Our Client is an established, privately-held medical device company with a seasoned management team and incredible company culture. They are fully integrated, focusing on cutting-edge implants and instruments used in orthopedic surgery, cardiothoracic surgery, and neurosurgery. Their devices are sold in >30 countries throughout the World and counting.
Job Description:
The position is primarily responsible facilitating regulatory approvals globally with an emphasis on CE Mark under EU MDR. This role will also focus on interpreting and maintaining compliance with applicable US FDA and ISO 13485 medical device regulations. The position requires the application of practical experience and a technical knowledge base for developing, implementing, and leading the regulatory efforts to meet strategic and day to day objectives. It requires both attention to detail and process considerations in execution of responsibilities. This person will lead a small team and report directly to the Company's President & CEO.

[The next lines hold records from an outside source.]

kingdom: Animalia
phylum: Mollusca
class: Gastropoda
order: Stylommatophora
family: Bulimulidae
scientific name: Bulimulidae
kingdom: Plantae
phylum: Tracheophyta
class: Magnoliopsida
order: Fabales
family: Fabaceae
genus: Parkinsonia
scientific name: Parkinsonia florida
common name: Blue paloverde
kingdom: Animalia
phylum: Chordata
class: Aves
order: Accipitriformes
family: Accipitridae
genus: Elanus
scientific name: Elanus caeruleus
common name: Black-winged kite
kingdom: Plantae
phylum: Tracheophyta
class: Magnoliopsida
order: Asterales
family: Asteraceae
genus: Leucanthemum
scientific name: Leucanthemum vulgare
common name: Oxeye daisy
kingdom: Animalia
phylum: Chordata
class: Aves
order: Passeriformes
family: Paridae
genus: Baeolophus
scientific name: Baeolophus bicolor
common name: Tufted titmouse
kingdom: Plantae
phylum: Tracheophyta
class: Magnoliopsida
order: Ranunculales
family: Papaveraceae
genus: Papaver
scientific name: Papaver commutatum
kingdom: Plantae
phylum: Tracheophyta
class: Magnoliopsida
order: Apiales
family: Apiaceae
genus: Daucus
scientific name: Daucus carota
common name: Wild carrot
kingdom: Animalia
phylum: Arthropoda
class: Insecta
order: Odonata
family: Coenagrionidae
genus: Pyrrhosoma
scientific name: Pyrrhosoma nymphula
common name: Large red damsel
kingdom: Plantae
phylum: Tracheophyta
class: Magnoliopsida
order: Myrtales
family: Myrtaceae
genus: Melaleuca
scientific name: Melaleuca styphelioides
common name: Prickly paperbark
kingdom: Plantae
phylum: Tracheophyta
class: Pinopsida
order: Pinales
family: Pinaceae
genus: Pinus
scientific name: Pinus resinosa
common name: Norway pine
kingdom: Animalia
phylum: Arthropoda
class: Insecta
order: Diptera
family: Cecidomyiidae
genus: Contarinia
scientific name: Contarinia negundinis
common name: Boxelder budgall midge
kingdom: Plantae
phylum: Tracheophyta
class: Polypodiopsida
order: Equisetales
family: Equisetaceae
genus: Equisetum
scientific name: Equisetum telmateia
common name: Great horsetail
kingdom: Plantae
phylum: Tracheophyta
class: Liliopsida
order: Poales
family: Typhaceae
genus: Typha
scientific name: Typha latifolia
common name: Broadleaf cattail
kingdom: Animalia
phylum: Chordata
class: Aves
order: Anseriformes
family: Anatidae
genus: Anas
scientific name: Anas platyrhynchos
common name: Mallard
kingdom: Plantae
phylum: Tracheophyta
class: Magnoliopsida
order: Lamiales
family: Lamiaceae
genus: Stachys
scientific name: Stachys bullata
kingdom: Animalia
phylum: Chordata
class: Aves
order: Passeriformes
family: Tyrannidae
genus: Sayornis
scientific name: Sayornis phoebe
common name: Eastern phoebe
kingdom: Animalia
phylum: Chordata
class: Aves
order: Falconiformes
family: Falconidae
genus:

Requirements: • A bachelor's degree in a scientific or technical discipline with six plus years of related industry experience in regulatory affairs preferably within an cGMP orthopedic implant environment. • Detailed knowledge of and experience with US FDA and ISO 13485 regulations, as well as the quality/regulatory requirements for obtaining and maintaining the CE Mark under MDR. Knowledge of quality/regulatory requirements of various foreign bodies such as Japan PMDA, China NMPA, Australia TGA is beneficial. • Hands-on experience with the preparation and submission of 510(k), Technical File/Document, and other international registration dossiers. • Responsible for training the staff on regulatory requirements which pertains to their position. • Knowledge and experience with CAPA processes. • Responsible for being the Management Representative and PRRC. • Enthusiasm for being a hands-on contributor in all aspects of job function. • Self-motivated, self-directing, strong attention to detail and excellent time management skills. • Strong interpersonal and management skills with the ability to communicate effectively both verbally and in writing. • Experience in smaller company environments where multi-tasking skills are essential. • RAC certification is beneficial. • Orthopedic implant / Instrumentation highly preferred.